On stage, with a cross hanging over her head in Damoclesian fashion, a member of the congregation’s board of directors was giving an especially strange speech. It had started out with an extended history of the life and times of Adolf Hitler, and I do not remember where it went from there. I do remember her conclusion, however.

“Look around us!” she called out. “We are the Jews of mid-Missouri.”

I looked around. There were about 70 people in the audience.

At this point, I realized that my Bubbe’s dream of me finding a nice Jewish girl at school was likely to go unfulfilled.

But every year since, I’ve enjoyed the strange little moments that come with being a Jew in Columbia, Mo. My favorite annual tradition happened today: the morning before Passover, when I go to the local Gerbes supermarket and attempt to buy matzah.

It’s a ritual unlike any other. It usually goes like this:

  • Step 1: Locate the matzah hidden among the leavened, more delicious bread products in Gerbes’ surprisingly plentiful cracker aisle.
  • Step 2: Attempt to purchase such matzah.
  • Step 3: Smile and nod as the cashier rings up the matzah while saying, “Oh, so you’re the guy we bought all these Jew crackers for!”

But today, in the tradition of the wise child, I must ask: why was this year different from all other years?

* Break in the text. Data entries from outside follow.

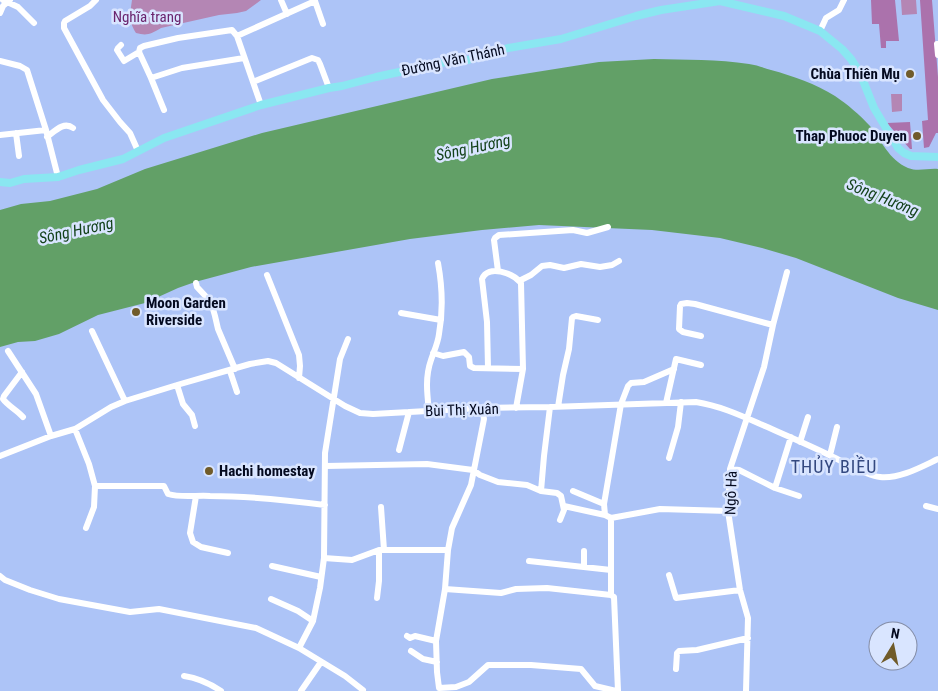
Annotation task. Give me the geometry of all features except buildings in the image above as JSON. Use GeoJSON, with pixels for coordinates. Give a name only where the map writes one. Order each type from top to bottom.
{"type":"FeatureCollection","features":[{"type":"Feature","properties":{"kind":"main road","name":"Đường Văn Thánh"},"geometry":{"type":"LineString","coordinates":[[0,182],[10,183],[24,179],[58,177],[123,158],[164,138],[261,106],[329,88],[455,60],[468,60],[508,48],[561,39],[661,10],[720,0],[784,16],[820,31],[842,48],[851,59],[860,73],[881,120],[901,150],[911,156],[938,156]]}},
{"type":"Feature","properties":{"kind":"street"},"geometry":{"type":"LineString","coordinates":[[96,0],[66,21],[64,28],[104,100],[130,133],[138,151]]}},
{"type":"Feature","properties":{"kind":"street"},"geometry":{"type":"LineString","coordinates":[[281,0],[287,14]]}},
{"type":"Feature","properties":{"kind":"street"},"geometry":{"type":"LineString","coordinates":[[820,31],[826,18],[839,10],[844,0]]}},
{"type":"Feature","properties":{"kind":"street"},"geometry":{"type":"LineString","coordinates":[[0,12],[7,1],[34,22]]}},
{"type":"Feature","properties":{"kind":"street"},"geometry":{"type":"LineString","coordinates":[[237,36],[315,1],[323,24]]}},
{"type":"Feature","properties":{"kind":"street"},"geometry":{"type":"LineString","coordinates":[[121,45],[117,50],[124,60],[139,52],[140,48],[144,46],[195,35],[232,30],[237,36],[261,106]]}},
{"type":"Feature","properties":{"kind":"street"},"geometry":{"type":"LineString","coordinates":[[937,44],[938,55]]}},
{"type":"Feature","properties":{"kind":"street"},"geometry":{"type":"LineString","coordinates":[[139,52],[164,110]]}},
{"type":"Feature","properties":{"kind":"street"},"geometry":{"type":"LineString","coordinates":[[151,78],[182,68],[244,58]]}},
{"type":"Feature","properties":{"kind":"street"},"geometry":{"type":"LineString","coordinates":[[253,82],[312,58],[318,60],[329,88]]}},
{"type":"Feature","properties":{"kind":"street"},"geometry":{"type":"LineString","coordinates":[[0,61],[20,66],[27,70],[47,133],[58,177]]}},
{"type":"Feature","properties":{"kind":"street"},"geometry":{"type":"LineString","coordinates":[[0,135],[47,133],[66,125],[70,125],[73,128]]}},
{"type":"Feature","properties":{"kind":"street"},"geometry":{"type":"LineString","coordinates":[[16,133],[19,156]]}},
{"type":"Feature","properties":{"kind":"street"},"geometry":{"type":"LineString","coordinates":[[498,271],[494,240],[499,235],[573,230],[588,233],[608,227]]}},
{"type":"Feature","properties":{"kind":"street"},"geometry":{"type":"LineString","coordinates":[[519,281],[531,275],[542,266],[550,265],[564,268],[581,264],[600,267],[612,265],[618,261]]}},
{"type":"Feature","properties":{"kind":"street"},"geometry":{"type":"LineString","coordinates":[[429,411],[426,385],[430,362],[439,334],[440,320],[441,282],[438,263]]}},
{"type":"Feature","properties":{"kind":"street"},"geometry":{"type":"LineString","coordinates":[[488,368],[487,322],[482,280],[486,273],[498,271],[510,275],[519,281],[521,288],[522,369],[516,408]]}},
{"type":"Feature","properties":{"kind":"street","name":"Ngô Hà"},"geometry":{"type":"LineString","coordinates":[[746,691],[748,618],[740,590],[728,511],[730,469],[764,367],[787,272]]}},
{"type":"Feature","properties":{"kind":"street"},"geometry":{"type":"LineString","coordinates":[[266,275],[297,349],[300,366],[299,378]]}},
{"type":"Feature","properties":{"kind":"street"},"geometry":{"type":"LineString","coordinates":[[196,283],[197,287],[211,302],[237,392]]}},
{"type":"Feature","properties":{"kind":"street"},"geometry":{"type":"LineString","coordinates":[[701,336],[683,332],[679,329],[681,304],[695,304],[773,325]]}},
{"type":"Feature","properties":{"kind":"street"},"geometry":{"type":"LineString","coordinates":[[401,313],[440,320]]}},
{"type":"Feature","properties":{"kind":"street"},"geometry":{"type":"LineString","coordinates":[[558,407],[570,349],[572,318],[576,316],[598,320]]}},
{"type":"Feature","properties":{"kind":"street"},"geometry":{"type":"LineString","coordinates":[[92,331],[125,401]]}},
{"type":"Feature","properties":{"kind":"street"},"geometry":{"type":"LineString","coordinates":[[299,648],[313,620],[321,577],[324,558],[325,453],[340,359],[348,338]]}},
{"type":"Feature","properties":{"kind":"street"},"geometry":{"type":"LineString","coordinates":[[8,350],[36,394],[51,436]]}},
{"type":"Feature","properties":{"kind":"street"},"geometry":{"type":"LineString","coordinates":[[433,353],[443,356],[464,352],[469,357],[472,368],[522,369]]}},
{"type":"Feature","properties":{"kind":"street"},"geometry":{"type":"LineString","coordinates":[[666,403],[675,360],[701,365]]}},
{"type":"Feature","properties":{"kind":"street","name":"Bùi Thị Xuân"},"geometry":{"type":"LineString","coordinates":[[0,456],[51,436],[75,429],[111,407],[125,401],[250,364],[268,361],[360,413],[696,402],[711,404],[747,418],[864,472],[879,477],[891,477],[910,472],[938,459]]}},
{"type":"Feature","properties":{"kind":"street"},"geometry":{"type":"LineString","coordinates":[[482,408],[484,419],[471,485],[452,528],[448,550],[436,640],[436,672],[439,690],[456,689],[469,682],[488,665],[531,665],[581,669],[595,686],[617,691],[614,598],[611,596],[608,516],[604,504],[621,404],[628,386],[632,383],[644,382],[674,369]]}},
{"type":"Feature","properties":{"kind":"street"},"geometry":{"type":"LineString","coordinates":[[22,372],[3,399],[23,417]]}},
{"type":"Feature","properties":{"kind":"street"},"geometry":{"type":"LineString","coordinates":[[177,385],[183,404],[192,415],[195,426]]}},
{"type":"Feature","properties":{"kind":"street"},"geometry":{"type":"LineString","coordinates":[[669,458],[678,427],[681,402]]}},
{"type":"Feature","properties":{"kind":"street"},"geometry":{"type":"LineString","coordinates":[[541,491],[550,407]]}},
{"type":"Feature","properties":{"kind":"street"},"geometry":{"type":"LineString","coordinates":[[399,450],[409,412]]}},
{"type":"Feature","properties":{"kind":"street"},"geometry":{"type":"LineString","coordinates":[[800,442],[808,417]]}},
{"type":"Feature","properties":{"kind":"street"},"geometry":{"type":"LineString","coordinates":[[830,455],[837,427]]}},
{"type":"Feature","properties":{"kind":"street"},"geometry":{"type":"LineString","coordinates":[[75,429],[89,464],[95,486],[94,507],[86,528]]}},
{"type":"Feature","properties":{"kind":"street"},"geometry":{"type":"LineString","coordinates":[[775,488],[791,437]]}},
{"type":"Feature","properties":{"kind":"street"},"geometry":{"type":"LineString","coordinates":[[326,466],[427,464],[473,470],[498,482],[527,485],[561,496],[564,506],[560,520]]}},
{"type":"Feature","properties":{"kind":"street"},"geometry":{"type":"LineString","coordinates":[[730,469],[739,470],[775,488],[799,496]]}},
{"type":"Feature","properties":{"kind":"street"},"geometry":{"type":"LineString","coordinates":[[95,486],[164,486],[168,494],[174,496],[283,500],[325,505]]}},
{"type":"Feature","properties":{"kind":"street"},"geometry":{"type":"LineString","coordinates":[[573,491],[604,504]]}},
{"type":"Feature","properties":{"kind":"street"},"geometry":{"type":"LineString","coordinates":[[196,496],[190,533],[193,542],[201,547],[228,553]]}},
{"type":"Feature","properties":{"kind":"street"},"geometry":{"type":"LineString","coordinates":[[377,598],[382,550],[381,506]]}},
{"type":"Feature","properties":{"kind":"street"},"geometry":{"type":"LineString","coordinates":[[564,506],[608,516],[660,509],[728,511]]}},
{"type":"Feature","properties":{"kind":"street"},"geometry":{"type":"LineString","coordinates":[[926,506],[938,509]]}},
{"type":"Feature","properties":{"kind":"street"},"geometry":{"type":"LineString","coordinates":[[324,558],[352,560],[382,550],[448,550]]}},
{"type":"Feature","properties":{"kind":"street"},"geometry":{"type":"LineString","coordinates":[[584,551],[584,567]]}},
{"type":"Feature","properties":{"kind":"street"},"geometry":{"type":"LineString","coordinates":[[529,561],[610,570]]}},
{"type":"Feature","properties":{"kind":"street"},"geometry":{"type":"LineString","coordinates":[[272,566],[321,577]]}},
{"type":"Feature","properties":{"kind":"street"},"geometry":{"type":"LineString","coordinates":[[669,575],[676,598],[740,590]]}},
{"type":"Feature","properties":{"kind":"street"},"geometry":{"type":"LineString","coordinates":[[0,576],[30,590],[59,599],[130,612],[159,609],[256,628],[299,648],[345,676],[363,691]]}},
{"type":"Feature","properties":{"kind":"street"},"geometry":{"type":"LineString","coordinates":[[444,589],[501,593],[516,589],[547,588],[611,596]]}},
{"type":"Feature","properties":{"kind":"street"},"geometry":{"type":"LineString","coordinates":[[271,599],[298,610],[313,620]]}},
{"type":"Feature","properties":{"kind":"street"},"geometry":{"type":"LineString","coordinates":[[406,636],[436,640]]}},
{"type":"Feature","properties":{"kind":"street"},"geometry":{"type":"LineString","coordinates":[[676,669],[677,653],[679,651],[697,650],[748,638]]}},
{"type":"Feature","properties":{"kind":"street"},"geometry":{"type":"LineString","coordinates":[[411,651],[423,659],[437,662]]}},
{"type":"Feature","properties":{"kind":"street"},"geometry":{"type":"LineString","coordinates":[[302,691],[321,662]]}},
{"type":"Feature","properties":{"kind":"street"},"geometry":{"type":"LineString","coordinates":[[184,676],[205,681],[221,691]]}},
{"type":"Feature","properties":{"kind":"green space","name":"Nghĩa trang"},"geometry":{"type":"Polygon","coordinates":[[[132,0],[261,0],[246,11],[219,15],[143,34],[136,33],[131,21],[132,0]]]}},
{"type":"Feature","properties":{"kind":"green space"},"geometry":{"type":"Polygon","coordinates":[[[901,0],[916,0],[917,14],[902,15],[901,0]]]}},
{"type":"Feature","properties":{"kind":"green space"},"geometry":{"type":"Polygon","coordinates":[[[891,94],[902,94],[902,111],[892,112],[891,94]]]}},
{"type":"Feature","properties":{"kind":"shaded area"},"geometry":{"type":"Polygon","coordinates":[[[871,0],[895,0],[899,41],[886,41],[886,48],[881,48],[879,24],[872,24],[871,0]]]}},
{"type":"Feature","properties":{"kind":"shaded area"},"geometry":{"type":"Polygon","coordinates":[[[920,0],[932,0],[938,77],[938,133],[936,133],[929,147],[924,148],[922,121],[928,120],[920,0]]]}},
{"type":"Feature","properties":{"kind":"shaded area"},"geometry":{"type":"Polygon","coordinates":[[[910,122],[912,149],[887,123],[910,122]]]}},
{"type":"Feature","properties":{"kind":"water","name":"Sông Hương"},"geometry":{"type":"Polygon","coordinates":[[[654,59],[737,62],[758,66],[804,81],[835,96],[853,110],[870,126],[886,149],[901,164],[916,170],[938,169],[938,310],[898,298],[796,258],[720,238],[652,230],[539,225],[410,239],[251,267],[195,282],[145,303],[98,315],[59,334],[35,341],[18,342],[0,347],[0,210],[21,204],[50,201],[97,189],[145,169],[262,133],[492,79],[599,62],[654,59]]]}},
{"type":"Feature","properties":{"kind":"place","name":"Chùa Thiên Mụ"},"geometry":{"type":"Point","coordinates":[910,74]}},
{"type":"Feature","properties":{"kind":"place","name":"Thap Phuoc Duyen"},"geometry":{"type":"Point","coordinates":[917,136]}},
{"type":"Feature","properties":{"kind":"place","name":"Moon Garden Riverside"},"geometry":{"type":"Point","coordinates":[136,312]}},
{"type":"Feature","properties":{"kind":"place","name":"Hachi homestay"},"geometry":{"type":"Point","coordinates":[209,471]}},
{"type":"Feature","properties":{"kind":"district","name":"THỦY BIỀU"},"geometry":{"type":"Point","coordinates":[834,467]}}]}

Perhaps because today, I went out of my way to buy Kosher-for-Passover orange juice (though I should note: nowhere in the Torah does it mention Moses telling the Israelites that they had not the time for their juice to be squeezed). Or perhaps because when I passed through the wine aisle, looking for a bottle of Manischewitz, none was to be found.

So I circled the store twice, looking for matzah (and seeing as the search for the afikoman is part of the Passover seder, you’d think I’d be good at finding hidden loaves of unleavened bread by now). None was to be found. On my third lap of the store, a manager stopped me and asked me what I was looking for. I explained, politely, that I was looking for this seasonal product known as matzah.

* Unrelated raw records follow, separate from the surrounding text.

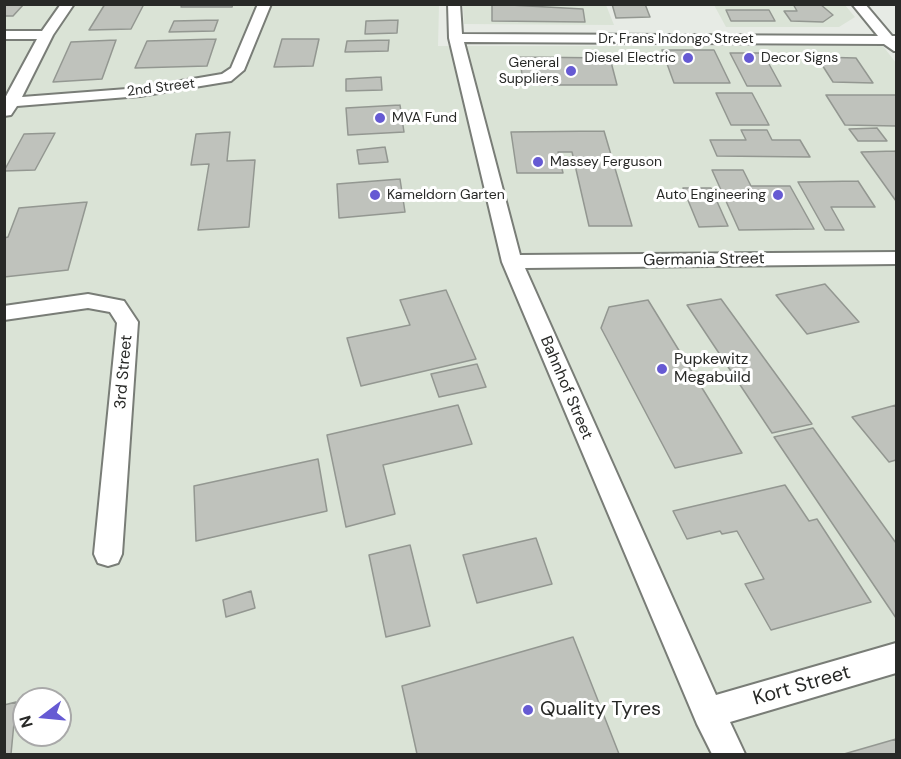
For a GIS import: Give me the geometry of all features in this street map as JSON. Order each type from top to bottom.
[{"type":"street","points":[[8,108],[45,35],[68,4]]},
{"type":"street","name":"2nd Street","points":[[8,108],[140,92],[226,78],[237,70],[265,4]]},
{"type":"street","name":"Bahnhof Street","points":[[454,4],[456,38],[512,262],[708,713],[729,754]]},
{"type":"street","points":[[858,4],[894,43]]},
{"type":"street","points":[[4,35],[45,35]]},
{"type":"street","name":"Dr. Frans Indongo Street","points":[[456,38],[894,43]]},
{"type":"street","name":"Germania Street","points":[[512,262],[897,258]]},
{"type":"street","name":"3rd Street","points":[[4,313],[88,302],[117,306],[128,322],[108,554]]},
{"type":"street","name":"Kort Street","points":[[708,713],[897,658]]},
{"type":"shaded area","points":[[4,5],[439,5],[438,46],[883,46],[896,63],[896,754],[5,754]]},
{"type":"shaded area","points":[[463,5],[606,5],[614,25],[464,24]]},
{"type":"shaded area","points":[[714,5],[845,5],[855,17],[839,27],[726,27]]},
{"type":"building","points":[[4,4],[24,4],[13,16],[4,16]]},
{"type":"building","points":[[105,4],[144,4],[131,29],[89,30]]},
{"type":"building","points":[[182,4],[233,4],[232,7],[181,7]]},
{"type":"building","points":[[492,4],[583,9],[585,22],[492,21]]},
{"type":"building","points":[[612,4],[645,4],[650,17],[616,18]]},
{"type":"building","points":[[793,4],[820,4],[833,15],[823,22],[791,21],[784,11],[797,11]]},
{"type":"building","points":[[726,10],[769,10],[775,21],[731,21]]},
{"type":"building","points":[[218,20],[214,31],[169,32],[174,21]]},
{"type":"building","points":[[398,20],[397,33],[365,34],[366,21]]},
{"type":"building","points":[[216,39],[207,66],[135,68],[147,41]]},
{"type":"building","points":[[282,39],[319,39],[313,66],[274,67]]},
{"type":"building","points":[[116,40],[102,79],[53,82],[71,42]]},
{"type":"building","points":[[389,40],[388,51],[345,52],[347,41]]},
{"type":"building","points":[[662,50],[714,50],[730,83],[674,83]]},
{"type":"building","points":[[730,53],[763,53],[781,86],[747,86]]},
{"type":"building","points":[[520,57],[610,58],[617,85],[523,85]]},
{"type":"building","points":[[817,57],[856,58],[873,83],[833,82]]},
{"type":"building","points":[[381,77],[382,90],[346,91],[346,79]]},
{"type":"building","points":[[716,93],[752,93],[769,125],[731,125]]},
{"type":"building","points":[[826,95],[896,95],[896,126],[845,125]]},
{"type":"building","points":[[400,105],[404,132],[348,135],[346,108]]},
{"type":"building","points":[[877,128],[887,141],[858,141],[849,129]]},
{"type":"building","points":[[741,130],[767,130],[772,140],[800,140],[810,157],[717,156],[710,140],[746,140]]},
{"type":"building","points":[[604,131],[632,226],[589,226],[572,152],[558,152],[563,173],[517,173],[511,132]]},
{"type":"building","points":[[230,132],[227,161],[255,160],[249,227],[198,230],[209,164],[191,165],[196,134]]},
{"type":"building","points":[[55,133],[35,170],[4,171],[24,134]]},
{"type":"building","points":[[385,147],[388,162],[359,164],[357,150]]},
{"type":"building","points":[[895,151],[896,153],[896,201],[861,152]]},
{"type":"building","points":[[712,170],[743,170],[751,186],[790,186],[814,229],[739,230]]},
{"type":"building","points":[[400,179],[405,212],[339,218],[337,184]]},
{"type":"building","points":[[858,181],[875,207],[831,207],[844,230],[825,230],[798,182]]},
{"type":"building","points":[[683,188],[711,188],[728,226],[699,227]]},
{"type":"building","points":[[87,202],[68,270],[4,277],[4,238],[8,237],[19,208]]},
{"type":"building","points":[[825,284],[859,322],[807,334],[776,295]]},
{"type":"building","points":[[446,290],[476,359],[361,386],[347,338],[410,325],[400,300]]},
{"type":"building","points":[[721,299],[812,424],[772,433],[687,305]]},
{"type":"building","points":[[648,300],[742,453],[675,468],[601,328],[609,307]]},
{"type":"building","points":[[477,364],[486,387],[439,397],[431,374]]},
{"type":"building","points":[[458,405],[472,444],[383,465],[395,514],[346,527],[327,435]]},
{"type":"building","points":[[896,405],[896,460],[889,462],[852,417]]},
{"type":"building","points":[[813,428],[896,543],[896,618],[774,437]]},
{"type":"building","points":[[318,459],[327,511],[196,541],[194,486]]},
{"type":"building","points":[[785,485],[809,521],[817,519],[871,602],[771,630],[745,584],[764,579],[737,531],[722,534],[720,531],[687,539],[673,511]]},
{"type":"building","points":[[536,538],[552,584],[477,603],[463,555]]},
{"type":"building","points":[[410,545],[430,626],[386,637],[369,555]]},
{"type":"building","points":[[251,591],[255,608],[226,617],[223,600]]},
{"type":"building","points":[[573,637],[619,754],[417,754],[402,686]]},
{"type":"building","points":[[12,703],[11,754],[4,754],[4,705]]},
{"type":"building","points":[[896,739],[896,754],[844,754]]},
{"type":"place","name":"Diesel Electric","points":[[688,58]]},
{"type":"place","name":"Decor Signs","points":[[749,58]]},
{"type":"place","name":"General Suppliers","points":[[571,71]]},
{"type":"place","name":"MVA Fund","points":[[380,118]]},
{"type":"place","name":"Massey Ferguson","points":[[538,162]]},
{"type":"place","name":"Kameldorn Garten","points":[[375,195]]},
{"type":"place","name":"Auto Engineering","points":[[778,195]]},
{"type":"place","name":"Pupkewitz Megabuild","points":[[662,369]]},
{"type":"place","name":"Quality Tyres","points":[[528,710]]}]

“Ah, yes, matzah. Now, would that be in the dessert aisle?”

“No,” I replied. “It’s more of a cracker.”

The manager looked puzzled. She called over another manager: “Hey, where’s the matzah?”

The other manager just frowned. “Sorry,” he said. “No matzah this year.”

“No matzah?” I asked. “Did you decide not to order any?”

“No,” he said. “We ordered our usual supply from the distributor. You know, that’s how we get our food here.”

I smiled and nodded, confused at why he thought that I thought that Gerbes had some secret factory in the back cranking out Tropicana and low-grade pretzels and, of course, matzah at all hours of the day.

“But the distributor called us back a few days ago,” he continued. “He said: no matzah this year. But you can check over at the Broadway store. They might have some.”

So I did what I could: I thanked him for his troubles and walked away, wondering all along why it is that even Gerbes answers to a higher authority.